■ **How to complete this task**: Count the lines holding the string "Insert" in the records, and give only the count.

■ **Dataset extract**:
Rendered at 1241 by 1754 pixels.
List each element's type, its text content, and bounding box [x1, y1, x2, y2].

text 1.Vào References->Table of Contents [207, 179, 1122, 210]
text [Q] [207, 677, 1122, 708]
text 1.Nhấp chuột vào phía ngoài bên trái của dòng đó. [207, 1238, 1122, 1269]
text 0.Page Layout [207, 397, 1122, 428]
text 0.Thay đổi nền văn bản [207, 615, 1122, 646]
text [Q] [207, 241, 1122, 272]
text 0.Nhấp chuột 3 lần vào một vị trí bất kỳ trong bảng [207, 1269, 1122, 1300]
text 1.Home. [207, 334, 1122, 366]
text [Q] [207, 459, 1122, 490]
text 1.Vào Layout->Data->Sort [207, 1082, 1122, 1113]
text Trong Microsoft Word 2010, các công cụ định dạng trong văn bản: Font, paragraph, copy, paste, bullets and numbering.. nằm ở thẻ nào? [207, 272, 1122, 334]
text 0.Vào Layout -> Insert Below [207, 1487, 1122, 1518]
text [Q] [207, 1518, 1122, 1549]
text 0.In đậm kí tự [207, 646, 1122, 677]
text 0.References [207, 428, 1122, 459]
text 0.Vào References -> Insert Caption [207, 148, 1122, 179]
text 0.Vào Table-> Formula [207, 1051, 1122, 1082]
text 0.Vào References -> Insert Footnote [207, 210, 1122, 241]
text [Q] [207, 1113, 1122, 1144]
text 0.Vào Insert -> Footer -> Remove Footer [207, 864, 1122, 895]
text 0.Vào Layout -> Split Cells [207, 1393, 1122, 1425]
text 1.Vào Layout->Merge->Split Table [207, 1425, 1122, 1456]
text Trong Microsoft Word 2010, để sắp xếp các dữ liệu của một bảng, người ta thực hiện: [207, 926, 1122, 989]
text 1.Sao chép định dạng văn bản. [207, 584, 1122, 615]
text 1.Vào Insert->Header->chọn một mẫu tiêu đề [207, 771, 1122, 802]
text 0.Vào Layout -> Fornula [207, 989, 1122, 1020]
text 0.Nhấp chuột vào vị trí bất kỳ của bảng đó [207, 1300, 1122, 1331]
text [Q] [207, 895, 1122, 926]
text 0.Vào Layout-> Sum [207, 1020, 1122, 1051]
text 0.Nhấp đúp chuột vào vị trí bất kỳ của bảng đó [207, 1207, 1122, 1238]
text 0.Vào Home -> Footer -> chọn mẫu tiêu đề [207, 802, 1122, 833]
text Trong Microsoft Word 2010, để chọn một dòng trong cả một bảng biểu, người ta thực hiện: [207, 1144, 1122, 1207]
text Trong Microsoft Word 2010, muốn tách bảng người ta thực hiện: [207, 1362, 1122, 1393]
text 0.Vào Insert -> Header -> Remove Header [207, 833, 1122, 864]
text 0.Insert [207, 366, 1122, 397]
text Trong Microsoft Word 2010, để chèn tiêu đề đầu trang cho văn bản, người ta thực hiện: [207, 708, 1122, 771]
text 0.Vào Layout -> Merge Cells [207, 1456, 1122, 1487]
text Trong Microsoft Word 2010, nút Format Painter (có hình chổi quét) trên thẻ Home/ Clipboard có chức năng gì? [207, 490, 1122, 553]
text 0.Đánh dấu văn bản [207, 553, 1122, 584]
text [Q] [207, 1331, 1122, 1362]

■ **Your response**: 7